De plus l’accord intervient dans un contexte totalement différent sur le réseau : il y a déjà un Segwit en cours de signalisation, et resignaler la même chose autrement pose potentiellement des problèmes avec les nœuds actuels qui ne seront pas mis à jour – il faut bien réaliser que Segwit a été testé pendant un an et que la majorité de ces tests concernaient l’interopérabilité du protocole P2P avec l’ensemble des autres nœuds – l’implémentation des transactions en elle-même n’a pris que quelques semaines.

Je considère que cet accord représente assez bien ce qu’il faut éviter pour une bonne évolution du protocole : un compromis mal ficelé (cf https://tools.ietf.org/html/rfc7282 “horse-trading”), avec comme quasi seule contrainte d’avoir une annonce à faire pendant la conférence Consensus.

Mes préférences concernant les choix à suivre iraient plutôt vers :
– ne toucher à rien sur la roadmap en cours (visiblement les mineurs sont prêts à accepter Segwit techniquement, ça ne devrait pas leur poser de soucis de le signaler) ;
– ou BIP 149 (changer la méthode de signalisation de Segwit une fois que la première période a expiré pour ne pas compliquer les cas de test).

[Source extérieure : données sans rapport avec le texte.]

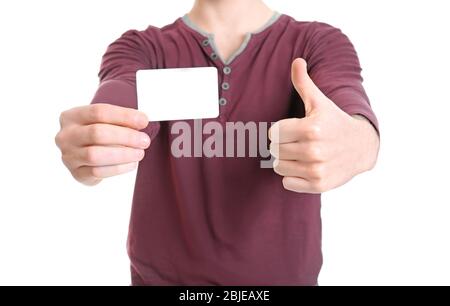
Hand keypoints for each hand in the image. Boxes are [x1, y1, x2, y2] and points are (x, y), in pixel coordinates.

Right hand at [55, 103, 149, 185]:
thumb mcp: (105, 121)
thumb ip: (120, 119)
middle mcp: (66, 135)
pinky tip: (132, 164)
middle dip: (126, 136)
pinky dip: (118, 168)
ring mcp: (68, 156)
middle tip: (144, 140)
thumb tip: (141, 120)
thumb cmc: (100, 133)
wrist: (86, 156)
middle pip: (97, 133)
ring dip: (123, 154)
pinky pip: (98, 172)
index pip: (99, 111)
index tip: (144, 121)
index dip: (124, 116)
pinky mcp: (76, 173)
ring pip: (95, 155)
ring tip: (140, 153)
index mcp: (72, 116)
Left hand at [269, 58, 378, 193]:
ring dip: (286, 161)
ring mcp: (316, 169)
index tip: (292, 129)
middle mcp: (314, 150)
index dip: (280, 131)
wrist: (361, 146)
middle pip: (275, 150)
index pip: (273, 133)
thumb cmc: (334, 121)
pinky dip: (293, 177)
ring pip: (279, 167)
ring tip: (301, 154)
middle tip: (298, 142)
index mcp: (311, 128)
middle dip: (283, 145)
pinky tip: (305, 167)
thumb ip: (304, 83)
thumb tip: (297, 61)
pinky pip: (288, 183)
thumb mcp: (320, 101)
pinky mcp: (318, 185)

S’il y a un problème urgent à régler sur Bitcoin, c’est plus l’estimation des “fees” que la taille maximale des blocs. Aujourd’hui les services d’estimations que tout le monde utilise (21, Core) sont trop conservateurs, et ont pour conséquence d’empirer le problème d’augmentation des “fees”. Des améliorations notables sont attendues pour la version 0.15 de Core (estimée en Septembre). » – Nicolas Bacca, CTO de Ledger.

Nicolas Dorier, qui fait partie de l’équipe qui a travaillé sur Segregated Witness avec Pieter Wuille, ne croit pas davantage à la solution proposée par Sergio Lerner : « Une fois qu’ils l’auront spécifiée correctement et que tout le monde sera d’accord, il faudra encore qu’ils la développent. Or ils ont laissé de côté les détails contentieux qui vont revenir sur la table quand ils vont vouloir avancer.

D’après ce que j’ai compris il y aura une taille de block effectif de 4MB qui est trop gros à mon goût (mon block explorer QBitNinja ne marchera peut être plus à ce niveau). Dans l’éventualité où ils arrivent à se mettre d’accord sur les détails techniques​, le temps qu’ils développent la solution et qu’ils l’activent, je pense qu’il y aura bien encore au minimum 10 mois.

De l’autre coté, il y a BIP148 et BIP149 qui sont déjà développés et spécifiés… Je pense que BIP148 ou BIP149 ont beaucoup plus de chance de passer que l’accord à Consensus. »

À lire également sur le sujet : « Why I support BIP148 » par Eric Lombrozo.


[1] Segwit, qui corrige le « bug » de la malléabilité, est un préalable au déploiement du Bitcoin Lightning Network.